- **THE TASK**
Take each line from the entries that holds "Duminica" and copy it out.

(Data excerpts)
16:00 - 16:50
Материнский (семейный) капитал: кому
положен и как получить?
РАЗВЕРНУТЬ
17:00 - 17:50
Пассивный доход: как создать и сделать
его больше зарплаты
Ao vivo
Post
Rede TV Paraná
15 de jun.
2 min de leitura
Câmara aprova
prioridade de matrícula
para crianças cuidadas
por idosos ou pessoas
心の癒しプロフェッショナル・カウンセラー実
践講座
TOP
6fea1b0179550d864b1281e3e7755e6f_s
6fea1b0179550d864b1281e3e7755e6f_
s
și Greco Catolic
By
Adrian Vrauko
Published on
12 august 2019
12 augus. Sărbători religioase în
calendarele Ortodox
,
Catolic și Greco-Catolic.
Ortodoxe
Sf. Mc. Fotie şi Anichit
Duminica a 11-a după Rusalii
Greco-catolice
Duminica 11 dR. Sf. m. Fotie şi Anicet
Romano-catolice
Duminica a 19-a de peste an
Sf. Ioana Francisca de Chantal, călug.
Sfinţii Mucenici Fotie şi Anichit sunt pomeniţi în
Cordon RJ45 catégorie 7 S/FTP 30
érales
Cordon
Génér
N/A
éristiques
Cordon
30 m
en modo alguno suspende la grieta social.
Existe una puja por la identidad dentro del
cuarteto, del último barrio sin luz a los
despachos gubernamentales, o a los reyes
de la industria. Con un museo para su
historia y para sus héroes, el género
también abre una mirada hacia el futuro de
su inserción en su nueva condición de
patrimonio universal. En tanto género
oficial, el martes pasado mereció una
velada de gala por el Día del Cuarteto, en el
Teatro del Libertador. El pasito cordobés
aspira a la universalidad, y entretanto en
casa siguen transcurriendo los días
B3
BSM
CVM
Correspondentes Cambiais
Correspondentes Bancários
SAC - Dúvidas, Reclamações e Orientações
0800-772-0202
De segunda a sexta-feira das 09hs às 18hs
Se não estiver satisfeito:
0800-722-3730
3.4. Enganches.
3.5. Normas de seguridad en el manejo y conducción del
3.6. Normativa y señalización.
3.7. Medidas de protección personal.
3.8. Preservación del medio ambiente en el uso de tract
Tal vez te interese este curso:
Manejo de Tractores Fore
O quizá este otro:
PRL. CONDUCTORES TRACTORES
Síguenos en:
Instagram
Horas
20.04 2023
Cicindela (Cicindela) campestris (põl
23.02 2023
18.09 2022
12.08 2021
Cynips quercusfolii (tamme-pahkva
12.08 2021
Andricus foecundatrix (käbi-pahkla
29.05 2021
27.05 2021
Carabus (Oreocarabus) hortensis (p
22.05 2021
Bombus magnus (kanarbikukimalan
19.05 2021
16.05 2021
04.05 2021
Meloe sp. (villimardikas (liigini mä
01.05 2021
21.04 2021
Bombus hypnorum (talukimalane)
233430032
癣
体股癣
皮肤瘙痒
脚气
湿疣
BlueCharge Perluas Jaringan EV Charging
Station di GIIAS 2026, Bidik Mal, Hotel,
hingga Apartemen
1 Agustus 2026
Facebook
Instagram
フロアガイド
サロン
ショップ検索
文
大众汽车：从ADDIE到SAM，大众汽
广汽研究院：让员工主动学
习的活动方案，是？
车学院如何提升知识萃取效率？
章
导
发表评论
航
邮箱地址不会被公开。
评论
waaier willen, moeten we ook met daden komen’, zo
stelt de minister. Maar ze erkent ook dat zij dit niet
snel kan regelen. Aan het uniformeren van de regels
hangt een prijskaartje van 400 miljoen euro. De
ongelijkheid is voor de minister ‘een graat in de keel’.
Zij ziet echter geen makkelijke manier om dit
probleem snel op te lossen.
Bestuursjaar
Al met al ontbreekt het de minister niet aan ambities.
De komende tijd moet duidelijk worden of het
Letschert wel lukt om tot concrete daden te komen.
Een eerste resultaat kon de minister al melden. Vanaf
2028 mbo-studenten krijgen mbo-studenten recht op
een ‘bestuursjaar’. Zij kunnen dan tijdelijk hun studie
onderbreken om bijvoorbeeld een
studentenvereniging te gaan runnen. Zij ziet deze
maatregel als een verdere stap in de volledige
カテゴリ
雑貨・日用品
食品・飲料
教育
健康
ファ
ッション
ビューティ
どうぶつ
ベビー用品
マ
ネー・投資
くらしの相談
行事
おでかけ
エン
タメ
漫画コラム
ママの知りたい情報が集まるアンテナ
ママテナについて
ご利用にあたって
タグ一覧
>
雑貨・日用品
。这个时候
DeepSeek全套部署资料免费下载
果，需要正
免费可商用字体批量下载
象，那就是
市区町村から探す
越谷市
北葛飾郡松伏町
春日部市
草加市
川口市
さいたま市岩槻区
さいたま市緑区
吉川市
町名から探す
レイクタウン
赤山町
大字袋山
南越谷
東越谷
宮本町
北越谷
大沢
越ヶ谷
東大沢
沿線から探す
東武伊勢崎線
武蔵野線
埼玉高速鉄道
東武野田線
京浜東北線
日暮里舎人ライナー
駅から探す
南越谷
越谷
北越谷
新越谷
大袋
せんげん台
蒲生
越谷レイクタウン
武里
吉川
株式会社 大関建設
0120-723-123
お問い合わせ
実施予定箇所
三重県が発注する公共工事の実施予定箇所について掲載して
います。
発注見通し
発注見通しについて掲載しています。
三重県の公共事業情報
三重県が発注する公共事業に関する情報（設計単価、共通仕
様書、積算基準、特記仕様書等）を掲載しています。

- **PROBLEM SOLUTION**
Duminica a 11-a după Rusalii
Duminica 11 dR. Sf. m. Fotie şi Anicet
Duminica a 19-a de peste an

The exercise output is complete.